Statement 1: Let `veca, vecb, vecc` be three coterminous edges of a parallelopiped of volume 2 cubic units and `vecr` is any vector in space then
`|(vecr.veca)(vecbxxvecc)+(vecr.vecb)(veccxxveca)+(vecc.vecc)(vecaxxvecb|=2|vecr|`
Statement 2: Any vector in space can be written as a linear combination of three non-coplanar vectors.

Clearly, statement -2 is true
We have `|[(veca, vecb, vecc)]|=2`
`:.[(vecaxxvecb, vecbxxvecc, veccxxveca)]=[(veca,vecb, vecc)]^(2)=4!=0`
`implies vecaxxvecb, vecbxxvecc, veccxxveca` are non coplanar.

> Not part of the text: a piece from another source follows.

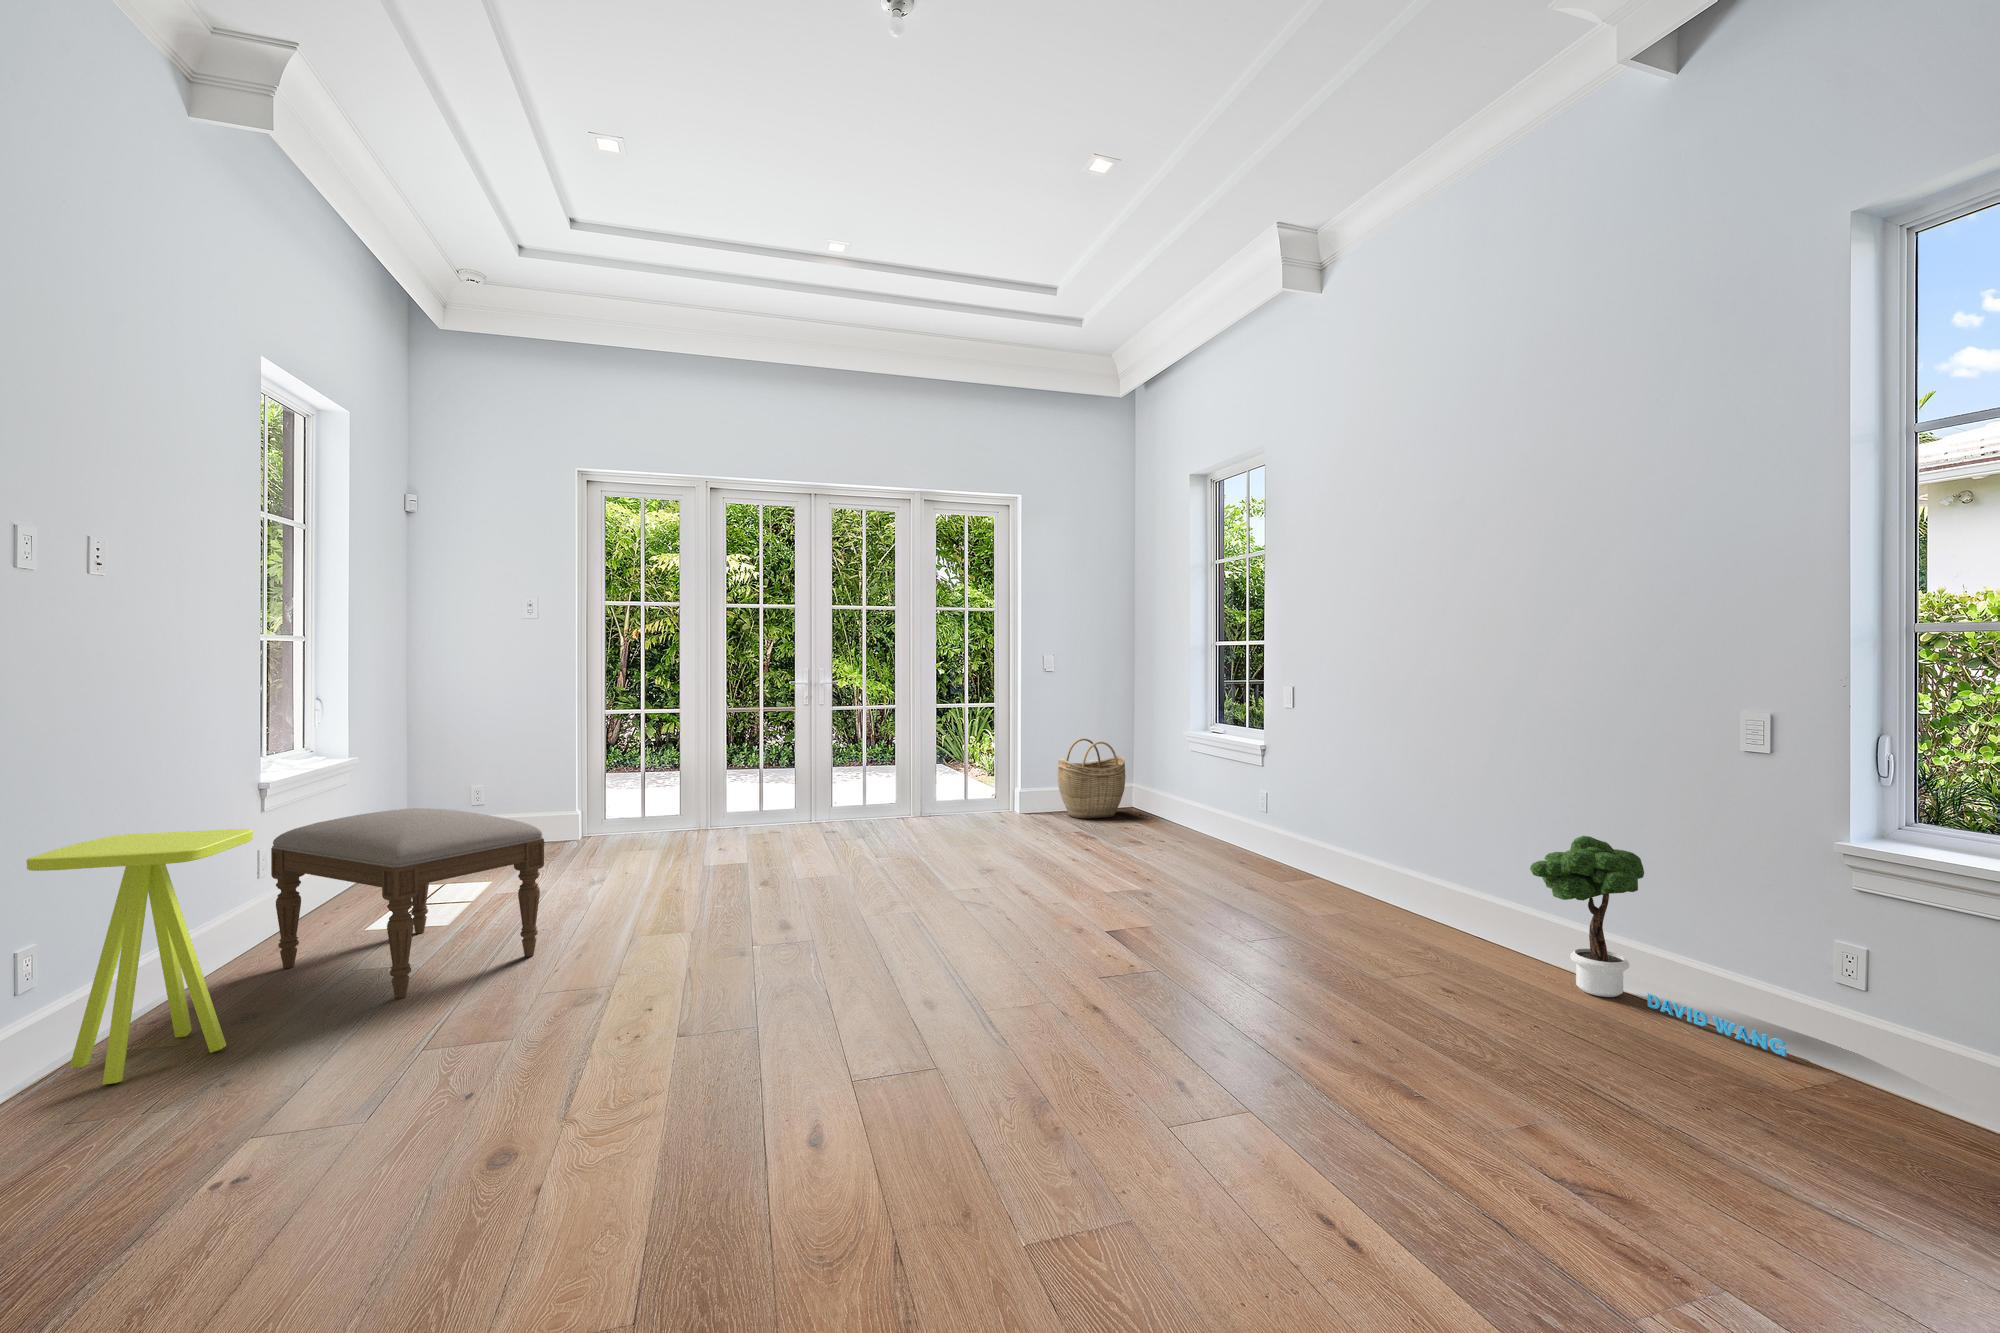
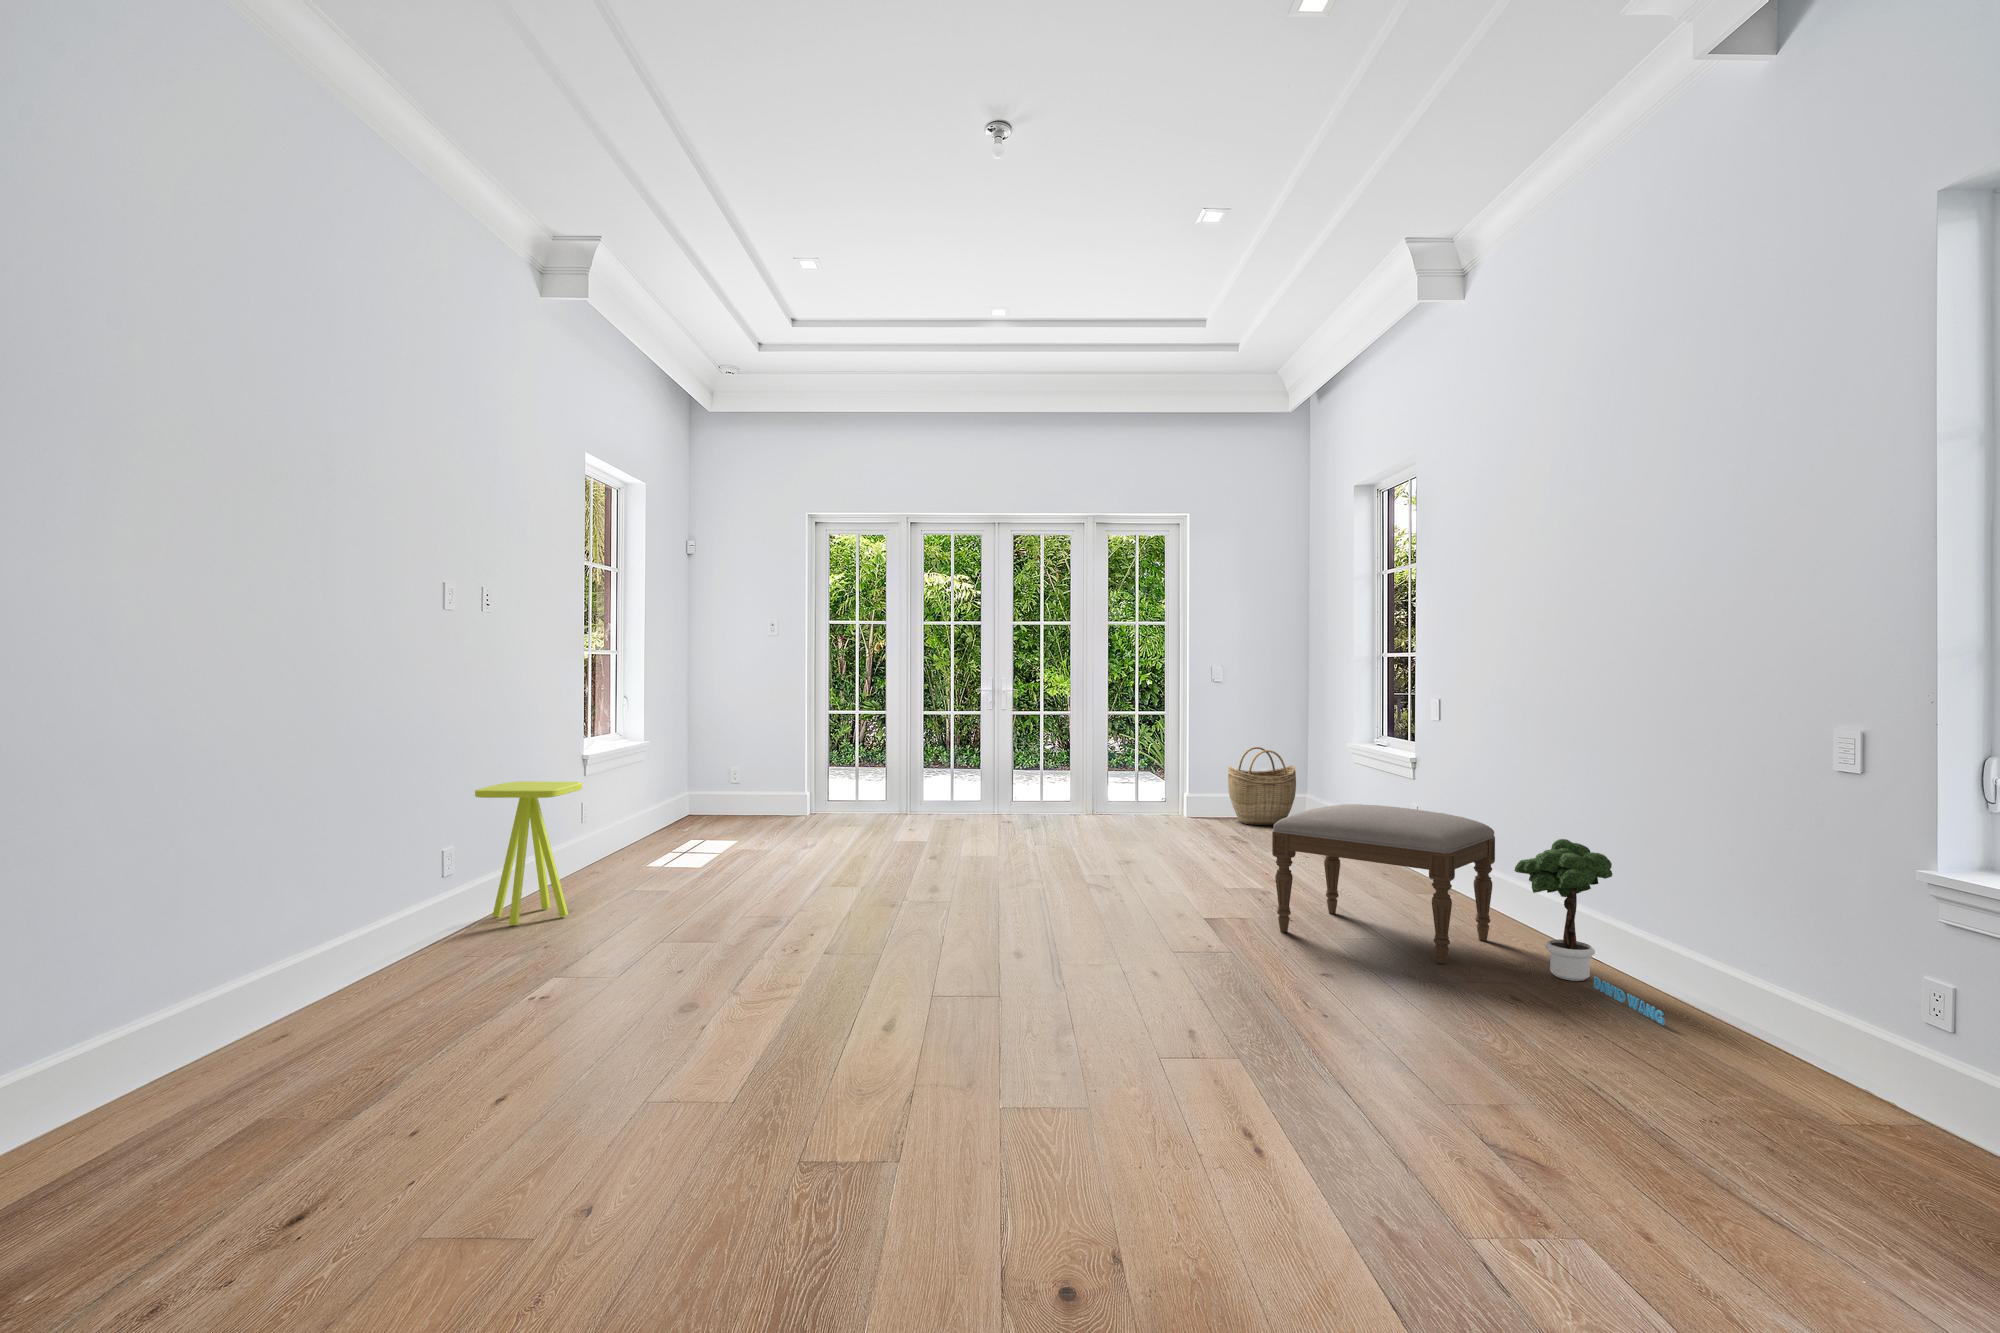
ottoman: present [271,808,544,998] -> present [1272,804,1495,964]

Using statement -2 we have
`vecr=x(vecaxxvecb)+y(vecbxxvecc)+z(veccxxveca)`...............i
Taking dot products with `veca,vecb` and `vecc` respectively, we get
`vecr.veca=y[(veca, vecb, vecc)],vecr.vecb=z[(veca, vecb, vecc)]` and `vecr.vecc=x[(veca,vecb,vecc)]`
Substituting the values of `x,y` in i we get
`vecr[(veca, vecb,vecc)]=(vecr.veca)(vecbxxvecc)+(vecr.vecb)(veccxxveca)+(vecr.vecc)(vecaxxvecb)`
`implies|(vecr.veca)(vecbxxvecc)+(vecr.vecb)(veccxxveca)+(vecr.veca)(vecaxxvecb)|`
`=|vecr||(veca, vecb,vecc)|`
`implies|(vecr.veca)(vecbxxvecc)+(vecr.vecb)(veccxxveca)+(vecr.vecc)(vecaxxvecb)|=2|vecr|`